▸ **About this exercise**: Once the line containing "ottoman: present [291,180,357,243]" is found in the entries below, restate it and each following line word for word, stopping after the line containing "framed print: none [614,299,823,544]".

####################

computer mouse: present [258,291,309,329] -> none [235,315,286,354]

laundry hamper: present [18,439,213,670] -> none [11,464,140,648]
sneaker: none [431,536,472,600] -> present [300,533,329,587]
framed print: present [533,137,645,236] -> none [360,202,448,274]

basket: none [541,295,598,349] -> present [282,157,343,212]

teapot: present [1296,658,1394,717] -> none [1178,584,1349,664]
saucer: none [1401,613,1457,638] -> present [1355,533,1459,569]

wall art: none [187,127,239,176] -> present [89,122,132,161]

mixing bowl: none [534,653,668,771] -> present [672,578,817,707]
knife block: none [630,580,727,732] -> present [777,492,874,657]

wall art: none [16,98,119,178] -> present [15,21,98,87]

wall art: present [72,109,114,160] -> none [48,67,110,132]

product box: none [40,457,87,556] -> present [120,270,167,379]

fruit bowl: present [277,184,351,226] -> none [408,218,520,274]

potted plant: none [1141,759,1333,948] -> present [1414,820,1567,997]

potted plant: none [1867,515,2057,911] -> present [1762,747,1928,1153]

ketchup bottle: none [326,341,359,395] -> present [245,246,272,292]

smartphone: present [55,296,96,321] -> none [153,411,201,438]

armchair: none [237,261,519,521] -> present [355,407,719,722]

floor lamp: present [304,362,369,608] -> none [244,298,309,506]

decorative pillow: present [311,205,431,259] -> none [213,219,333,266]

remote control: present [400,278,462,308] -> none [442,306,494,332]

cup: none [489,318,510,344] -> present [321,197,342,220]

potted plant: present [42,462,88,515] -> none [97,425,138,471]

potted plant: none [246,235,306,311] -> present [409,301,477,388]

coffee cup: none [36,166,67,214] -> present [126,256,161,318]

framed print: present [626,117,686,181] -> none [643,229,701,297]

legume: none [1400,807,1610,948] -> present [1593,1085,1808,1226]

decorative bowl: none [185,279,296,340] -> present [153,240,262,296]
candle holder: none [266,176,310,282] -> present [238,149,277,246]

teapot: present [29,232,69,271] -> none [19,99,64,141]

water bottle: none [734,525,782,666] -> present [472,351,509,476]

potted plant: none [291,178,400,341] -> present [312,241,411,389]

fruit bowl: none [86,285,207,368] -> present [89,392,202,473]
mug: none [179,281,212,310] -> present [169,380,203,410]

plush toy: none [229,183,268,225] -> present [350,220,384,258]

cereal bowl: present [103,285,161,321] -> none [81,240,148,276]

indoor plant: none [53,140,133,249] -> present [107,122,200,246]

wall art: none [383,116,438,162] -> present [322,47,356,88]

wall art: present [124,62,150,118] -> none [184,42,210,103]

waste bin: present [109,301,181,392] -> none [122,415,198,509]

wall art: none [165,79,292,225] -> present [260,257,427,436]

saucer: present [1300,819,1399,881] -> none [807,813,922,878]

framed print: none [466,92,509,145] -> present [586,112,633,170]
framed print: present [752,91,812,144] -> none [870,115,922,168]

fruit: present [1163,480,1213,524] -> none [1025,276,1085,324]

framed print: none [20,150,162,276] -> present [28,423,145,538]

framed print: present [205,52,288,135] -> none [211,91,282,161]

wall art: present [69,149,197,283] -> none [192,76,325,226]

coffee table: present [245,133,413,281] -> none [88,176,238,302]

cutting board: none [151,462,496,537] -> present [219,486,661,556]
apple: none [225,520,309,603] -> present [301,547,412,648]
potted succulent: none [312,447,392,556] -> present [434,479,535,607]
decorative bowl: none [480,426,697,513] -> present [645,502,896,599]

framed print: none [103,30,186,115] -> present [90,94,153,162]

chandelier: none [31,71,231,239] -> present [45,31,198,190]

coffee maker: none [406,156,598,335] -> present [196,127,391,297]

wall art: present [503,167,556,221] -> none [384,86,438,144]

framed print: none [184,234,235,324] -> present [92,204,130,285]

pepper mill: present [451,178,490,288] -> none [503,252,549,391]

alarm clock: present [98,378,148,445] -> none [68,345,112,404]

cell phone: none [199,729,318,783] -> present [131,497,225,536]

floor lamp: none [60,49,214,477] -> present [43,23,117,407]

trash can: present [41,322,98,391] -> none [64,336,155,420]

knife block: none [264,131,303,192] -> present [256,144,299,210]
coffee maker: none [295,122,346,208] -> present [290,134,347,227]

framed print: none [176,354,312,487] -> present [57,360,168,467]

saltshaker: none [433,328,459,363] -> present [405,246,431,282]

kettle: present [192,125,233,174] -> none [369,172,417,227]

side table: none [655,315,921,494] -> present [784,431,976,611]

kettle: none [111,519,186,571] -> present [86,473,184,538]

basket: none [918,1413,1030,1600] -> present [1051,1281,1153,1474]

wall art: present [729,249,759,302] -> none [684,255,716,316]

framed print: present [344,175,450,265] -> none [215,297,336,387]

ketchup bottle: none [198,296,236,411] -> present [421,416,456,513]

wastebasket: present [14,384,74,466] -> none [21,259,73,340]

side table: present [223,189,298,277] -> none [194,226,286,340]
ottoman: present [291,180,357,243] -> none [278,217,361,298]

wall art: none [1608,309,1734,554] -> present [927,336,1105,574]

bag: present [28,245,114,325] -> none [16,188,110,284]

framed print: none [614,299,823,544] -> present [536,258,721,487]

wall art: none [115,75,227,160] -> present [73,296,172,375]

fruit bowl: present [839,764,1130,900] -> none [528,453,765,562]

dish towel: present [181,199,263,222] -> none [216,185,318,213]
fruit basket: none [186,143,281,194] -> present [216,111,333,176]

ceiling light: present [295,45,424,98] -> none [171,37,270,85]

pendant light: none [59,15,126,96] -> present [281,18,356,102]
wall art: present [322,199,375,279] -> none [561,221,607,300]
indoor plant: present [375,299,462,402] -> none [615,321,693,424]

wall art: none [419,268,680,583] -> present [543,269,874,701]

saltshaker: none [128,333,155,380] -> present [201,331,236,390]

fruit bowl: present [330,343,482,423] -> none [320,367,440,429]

####################

▸ **Reply**:
ottoman: present [291,180,357,243] -> none [278,217,361,298]

wall art: none [1608,309,1734,554] -> present [927,336,1105,574]

bag: present [28,245,114,325] -> none [16,188,110,284]

framed print: none [614,299,823,544] -> present [536,258,721,487]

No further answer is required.